The WHO ‘roadmap’ that directs us towards elimination goals for NTDs recognises the need for generating and sharing high quality data [10]. Developing a similar roadmap for HBV should include a strong mandate for producing and publishing new insights, empowering the development and sharing of evidence-based observations, resources, and recommendations. Areas where there are gaps in current knowledge need to be identified and systematically advanced, with publication through routes that incorporate scientific integrity and robust peer review. This approach is enshrined in the “FAIR” data principles, reflecting the need for data to be Findable, Accessible, Interoperable and Reproducible [11].

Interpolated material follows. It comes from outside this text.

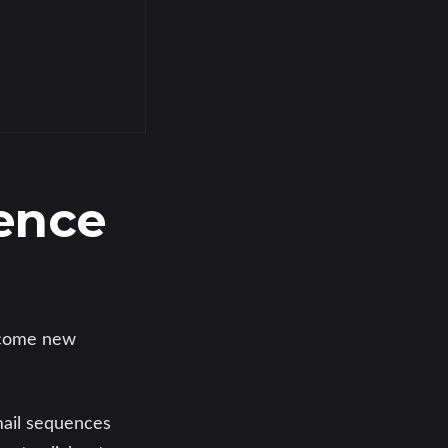
ence
come new
mail sequences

We must also be willing to recognise and accept deficiencies in preexisting data. This means that - while caveats are made explicit and transparent, and potential limitations are recognised – we are nevertheless able to foster an environment in which advances can emerge despite a backdrop of chronic neglect. Areas of uncertainty must be allowed to benefit from an open cycle of data sharing, critique and refinement. We are otherwise at risk of continuing to suppress progress in a field that so urgently needs to flourish if we are to make meaningful strides towards 2030 targets.